Copy the records below exactly, from their first line through the line containing "- column: Time", and include that line.
===
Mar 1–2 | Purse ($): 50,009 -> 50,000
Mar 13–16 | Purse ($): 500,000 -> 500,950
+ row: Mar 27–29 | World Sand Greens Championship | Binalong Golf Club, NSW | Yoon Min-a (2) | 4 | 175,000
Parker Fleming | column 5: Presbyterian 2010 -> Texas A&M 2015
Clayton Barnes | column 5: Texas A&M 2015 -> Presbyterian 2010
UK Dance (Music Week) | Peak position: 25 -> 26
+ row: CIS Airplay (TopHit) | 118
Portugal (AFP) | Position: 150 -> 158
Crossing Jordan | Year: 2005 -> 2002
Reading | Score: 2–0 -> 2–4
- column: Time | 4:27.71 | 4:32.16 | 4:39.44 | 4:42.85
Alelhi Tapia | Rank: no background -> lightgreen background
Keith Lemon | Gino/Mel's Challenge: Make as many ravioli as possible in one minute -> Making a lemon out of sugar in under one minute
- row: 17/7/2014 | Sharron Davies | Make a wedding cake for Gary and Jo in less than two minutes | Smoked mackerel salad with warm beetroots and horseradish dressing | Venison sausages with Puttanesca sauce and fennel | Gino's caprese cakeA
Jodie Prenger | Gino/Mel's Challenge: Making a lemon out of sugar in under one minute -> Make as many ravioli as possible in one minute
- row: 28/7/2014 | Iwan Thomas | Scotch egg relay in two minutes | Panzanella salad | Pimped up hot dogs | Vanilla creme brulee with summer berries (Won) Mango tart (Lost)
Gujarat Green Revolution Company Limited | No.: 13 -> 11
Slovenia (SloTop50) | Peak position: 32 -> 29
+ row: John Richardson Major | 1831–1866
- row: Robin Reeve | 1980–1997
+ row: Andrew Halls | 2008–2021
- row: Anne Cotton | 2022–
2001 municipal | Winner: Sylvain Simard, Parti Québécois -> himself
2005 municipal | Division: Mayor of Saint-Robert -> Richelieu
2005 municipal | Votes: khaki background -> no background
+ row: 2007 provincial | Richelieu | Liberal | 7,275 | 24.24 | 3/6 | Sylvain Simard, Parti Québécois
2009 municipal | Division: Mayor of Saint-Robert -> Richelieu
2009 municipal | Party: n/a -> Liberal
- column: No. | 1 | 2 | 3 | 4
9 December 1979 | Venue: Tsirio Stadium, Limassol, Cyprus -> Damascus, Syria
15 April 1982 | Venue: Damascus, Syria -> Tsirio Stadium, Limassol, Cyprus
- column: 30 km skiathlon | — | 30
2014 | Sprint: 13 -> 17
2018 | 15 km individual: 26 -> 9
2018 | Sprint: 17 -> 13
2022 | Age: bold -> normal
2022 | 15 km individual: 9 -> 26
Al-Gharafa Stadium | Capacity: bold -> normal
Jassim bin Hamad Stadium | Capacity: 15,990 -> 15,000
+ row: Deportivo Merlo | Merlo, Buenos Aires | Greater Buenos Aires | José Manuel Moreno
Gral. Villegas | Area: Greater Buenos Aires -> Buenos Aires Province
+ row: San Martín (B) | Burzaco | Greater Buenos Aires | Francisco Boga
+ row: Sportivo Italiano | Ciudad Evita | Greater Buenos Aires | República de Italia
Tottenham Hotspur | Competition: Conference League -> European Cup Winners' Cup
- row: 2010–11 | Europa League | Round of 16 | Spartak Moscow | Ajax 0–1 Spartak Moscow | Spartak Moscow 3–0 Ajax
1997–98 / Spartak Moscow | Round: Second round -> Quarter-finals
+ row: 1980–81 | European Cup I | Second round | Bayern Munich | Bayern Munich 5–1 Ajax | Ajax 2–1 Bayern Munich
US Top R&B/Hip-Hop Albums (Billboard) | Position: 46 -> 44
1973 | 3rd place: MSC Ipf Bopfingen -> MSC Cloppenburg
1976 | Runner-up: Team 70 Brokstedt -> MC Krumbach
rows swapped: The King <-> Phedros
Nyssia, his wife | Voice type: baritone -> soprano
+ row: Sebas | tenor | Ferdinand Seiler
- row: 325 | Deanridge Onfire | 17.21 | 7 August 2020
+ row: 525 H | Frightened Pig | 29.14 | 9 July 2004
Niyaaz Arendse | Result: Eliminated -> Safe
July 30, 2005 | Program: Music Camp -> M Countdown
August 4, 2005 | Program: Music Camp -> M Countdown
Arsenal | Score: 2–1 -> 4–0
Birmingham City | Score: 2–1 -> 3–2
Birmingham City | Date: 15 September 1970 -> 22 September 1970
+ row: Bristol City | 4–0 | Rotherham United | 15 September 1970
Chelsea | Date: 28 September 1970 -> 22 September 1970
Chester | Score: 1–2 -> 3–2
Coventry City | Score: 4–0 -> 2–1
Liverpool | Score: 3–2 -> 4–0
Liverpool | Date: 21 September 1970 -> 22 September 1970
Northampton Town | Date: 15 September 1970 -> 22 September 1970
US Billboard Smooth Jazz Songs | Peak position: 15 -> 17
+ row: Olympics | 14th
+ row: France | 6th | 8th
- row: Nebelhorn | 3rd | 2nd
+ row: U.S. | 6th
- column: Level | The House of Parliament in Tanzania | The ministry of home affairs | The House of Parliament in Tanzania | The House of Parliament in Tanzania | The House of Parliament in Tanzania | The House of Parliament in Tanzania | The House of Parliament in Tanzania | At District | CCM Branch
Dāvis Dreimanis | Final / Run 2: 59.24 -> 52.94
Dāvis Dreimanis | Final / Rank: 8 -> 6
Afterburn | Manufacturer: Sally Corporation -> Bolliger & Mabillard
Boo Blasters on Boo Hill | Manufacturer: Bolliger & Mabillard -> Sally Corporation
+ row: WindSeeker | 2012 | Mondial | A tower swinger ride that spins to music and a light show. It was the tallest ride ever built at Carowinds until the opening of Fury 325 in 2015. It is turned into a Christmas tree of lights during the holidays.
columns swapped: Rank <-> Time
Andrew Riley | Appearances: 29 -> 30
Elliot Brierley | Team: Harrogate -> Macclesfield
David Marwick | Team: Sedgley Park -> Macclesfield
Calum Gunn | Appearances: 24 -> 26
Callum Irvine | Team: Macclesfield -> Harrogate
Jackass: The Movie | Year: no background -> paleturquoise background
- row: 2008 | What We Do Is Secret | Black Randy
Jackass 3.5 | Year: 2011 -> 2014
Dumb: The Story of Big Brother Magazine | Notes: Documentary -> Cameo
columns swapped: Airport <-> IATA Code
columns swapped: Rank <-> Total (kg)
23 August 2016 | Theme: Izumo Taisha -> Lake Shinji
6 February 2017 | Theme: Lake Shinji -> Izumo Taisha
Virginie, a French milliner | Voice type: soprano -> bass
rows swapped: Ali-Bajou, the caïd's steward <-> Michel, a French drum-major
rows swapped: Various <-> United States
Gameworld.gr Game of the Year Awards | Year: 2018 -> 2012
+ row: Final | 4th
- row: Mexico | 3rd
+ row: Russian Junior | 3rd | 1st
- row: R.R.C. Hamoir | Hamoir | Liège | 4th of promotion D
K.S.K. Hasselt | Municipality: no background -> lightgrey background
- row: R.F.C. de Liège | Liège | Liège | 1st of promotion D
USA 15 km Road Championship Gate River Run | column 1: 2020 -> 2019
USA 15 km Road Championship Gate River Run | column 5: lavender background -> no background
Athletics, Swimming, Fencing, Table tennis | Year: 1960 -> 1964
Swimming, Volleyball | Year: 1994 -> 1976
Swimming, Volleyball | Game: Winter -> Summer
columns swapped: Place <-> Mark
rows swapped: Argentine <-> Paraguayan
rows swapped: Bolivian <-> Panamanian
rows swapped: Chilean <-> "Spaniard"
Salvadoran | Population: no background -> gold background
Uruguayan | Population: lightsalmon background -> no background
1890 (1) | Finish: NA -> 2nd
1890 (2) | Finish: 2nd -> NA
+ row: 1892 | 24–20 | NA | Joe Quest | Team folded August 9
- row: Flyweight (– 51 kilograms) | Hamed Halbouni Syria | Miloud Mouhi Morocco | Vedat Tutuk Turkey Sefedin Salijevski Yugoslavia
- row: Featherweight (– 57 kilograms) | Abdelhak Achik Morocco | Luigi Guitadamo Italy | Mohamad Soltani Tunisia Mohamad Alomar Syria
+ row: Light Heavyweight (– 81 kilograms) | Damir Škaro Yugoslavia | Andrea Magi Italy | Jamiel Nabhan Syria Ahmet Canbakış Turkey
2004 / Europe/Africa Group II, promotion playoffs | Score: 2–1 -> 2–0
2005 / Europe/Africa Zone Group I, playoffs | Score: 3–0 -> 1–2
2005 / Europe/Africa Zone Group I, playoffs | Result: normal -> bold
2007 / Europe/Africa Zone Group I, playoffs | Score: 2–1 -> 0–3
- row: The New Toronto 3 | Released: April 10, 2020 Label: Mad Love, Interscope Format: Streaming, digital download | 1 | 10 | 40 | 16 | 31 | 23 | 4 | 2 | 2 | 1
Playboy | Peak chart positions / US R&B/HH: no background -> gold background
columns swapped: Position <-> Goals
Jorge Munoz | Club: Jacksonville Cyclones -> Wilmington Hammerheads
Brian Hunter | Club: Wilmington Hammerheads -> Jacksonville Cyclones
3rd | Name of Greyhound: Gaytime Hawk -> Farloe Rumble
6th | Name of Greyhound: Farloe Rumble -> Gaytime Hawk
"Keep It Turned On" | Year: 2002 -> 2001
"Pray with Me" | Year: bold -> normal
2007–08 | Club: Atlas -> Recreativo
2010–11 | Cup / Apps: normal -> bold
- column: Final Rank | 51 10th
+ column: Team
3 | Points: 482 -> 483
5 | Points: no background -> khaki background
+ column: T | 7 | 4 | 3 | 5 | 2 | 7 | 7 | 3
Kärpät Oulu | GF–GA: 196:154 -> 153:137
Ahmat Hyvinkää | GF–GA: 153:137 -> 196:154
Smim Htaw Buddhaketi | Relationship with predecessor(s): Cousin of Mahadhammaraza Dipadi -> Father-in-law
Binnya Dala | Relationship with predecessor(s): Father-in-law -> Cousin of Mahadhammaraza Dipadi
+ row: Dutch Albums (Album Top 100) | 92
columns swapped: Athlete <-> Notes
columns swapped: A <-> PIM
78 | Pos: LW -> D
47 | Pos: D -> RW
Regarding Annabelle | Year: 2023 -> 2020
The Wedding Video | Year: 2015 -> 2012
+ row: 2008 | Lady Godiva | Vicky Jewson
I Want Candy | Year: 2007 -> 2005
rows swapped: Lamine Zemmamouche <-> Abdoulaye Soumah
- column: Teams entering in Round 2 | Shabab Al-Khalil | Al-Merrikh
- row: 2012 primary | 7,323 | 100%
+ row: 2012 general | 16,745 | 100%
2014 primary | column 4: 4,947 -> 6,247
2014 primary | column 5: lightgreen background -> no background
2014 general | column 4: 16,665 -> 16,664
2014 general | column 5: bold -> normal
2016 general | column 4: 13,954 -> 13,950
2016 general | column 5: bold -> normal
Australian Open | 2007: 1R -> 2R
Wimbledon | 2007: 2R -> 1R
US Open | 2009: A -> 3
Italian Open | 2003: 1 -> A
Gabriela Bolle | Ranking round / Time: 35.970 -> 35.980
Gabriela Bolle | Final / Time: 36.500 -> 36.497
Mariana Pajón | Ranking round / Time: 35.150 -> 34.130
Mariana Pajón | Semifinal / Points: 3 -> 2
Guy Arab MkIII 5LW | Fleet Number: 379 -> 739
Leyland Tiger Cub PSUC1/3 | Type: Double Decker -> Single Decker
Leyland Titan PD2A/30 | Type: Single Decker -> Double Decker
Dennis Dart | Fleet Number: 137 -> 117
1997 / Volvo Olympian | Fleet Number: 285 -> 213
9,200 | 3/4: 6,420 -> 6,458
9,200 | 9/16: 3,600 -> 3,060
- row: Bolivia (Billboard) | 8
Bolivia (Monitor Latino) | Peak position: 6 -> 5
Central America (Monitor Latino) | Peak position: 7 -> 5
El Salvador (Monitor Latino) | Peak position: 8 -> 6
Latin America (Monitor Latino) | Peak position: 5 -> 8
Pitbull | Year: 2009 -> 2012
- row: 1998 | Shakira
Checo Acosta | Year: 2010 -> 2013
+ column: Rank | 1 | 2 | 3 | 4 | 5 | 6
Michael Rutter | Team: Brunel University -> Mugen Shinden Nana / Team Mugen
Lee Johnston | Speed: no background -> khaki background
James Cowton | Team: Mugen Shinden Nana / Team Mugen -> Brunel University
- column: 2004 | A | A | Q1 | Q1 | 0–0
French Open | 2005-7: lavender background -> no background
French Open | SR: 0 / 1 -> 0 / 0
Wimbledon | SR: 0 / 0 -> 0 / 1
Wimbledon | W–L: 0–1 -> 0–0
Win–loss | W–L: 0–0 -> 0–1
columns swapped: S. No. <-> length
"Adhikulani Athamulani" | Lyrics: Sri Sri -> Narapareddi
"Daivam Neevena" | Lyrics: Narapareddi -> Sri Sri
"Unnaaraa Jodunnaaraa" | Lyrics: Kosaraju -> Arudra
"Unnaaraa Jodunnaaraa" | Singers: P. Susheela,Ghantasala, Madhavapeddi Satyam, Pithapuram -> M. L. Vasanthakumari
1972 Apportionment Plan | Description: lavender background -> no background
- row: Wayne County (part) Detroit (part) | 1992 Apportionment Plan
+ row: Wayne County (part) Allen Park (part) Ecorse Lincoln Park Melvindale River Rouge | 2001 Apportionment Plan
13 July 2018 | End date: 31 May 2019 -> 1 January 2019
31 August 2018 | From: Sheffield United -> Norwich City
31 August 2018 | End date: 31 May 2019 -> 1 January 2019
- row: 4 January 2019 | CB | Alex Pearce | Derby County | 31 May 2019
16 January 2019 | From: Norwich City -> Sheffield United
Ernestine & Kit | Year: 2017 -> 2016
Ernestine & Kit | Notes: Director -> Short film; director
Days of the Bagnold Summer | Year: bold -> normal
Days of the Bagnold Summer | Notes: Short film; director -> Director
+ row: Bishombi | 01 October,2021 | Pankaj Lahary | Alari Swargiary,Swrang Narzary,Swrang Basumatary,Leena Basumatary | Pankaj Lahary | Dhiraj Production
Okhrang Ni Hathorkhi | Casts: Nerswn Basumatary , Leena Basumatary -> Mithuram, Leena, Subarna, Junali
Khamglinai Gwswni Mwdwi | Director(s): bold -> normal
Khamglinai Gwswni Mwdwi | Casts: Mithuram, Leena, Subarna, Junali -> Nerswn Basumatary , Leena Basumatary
===
[The output]:
Mar 1–2 | Purse ($): 50,009 -> 50,000
Mar 13–16 | Purse ($): 500,000 -> 500,950
+ row: Mar 27–29 | World Sand Greens Championship | Binalong Golf Club, NSW | Yoon Min-a (2) | 4 | 175,000
Parker Fleming | column 5: Presbyterian 2010 -> Texas A&M 2015
Clayton Barnes | column 5: Texas A&M 2015 -> Presbyterian 2010
UK Dance (Music Week) | Peak position: 25 -> 26
+ row: CIS Airplay (TopHit) | 118
Portugal (AFP) | Position: 150 -> 158
Crossing Jordan | Year: 2005 -> 2002
Reading | Score: 2–0 -> 2–4
- column: Time | 4:27.71 | 4:32.16 | 4:39.44 | 4:42.85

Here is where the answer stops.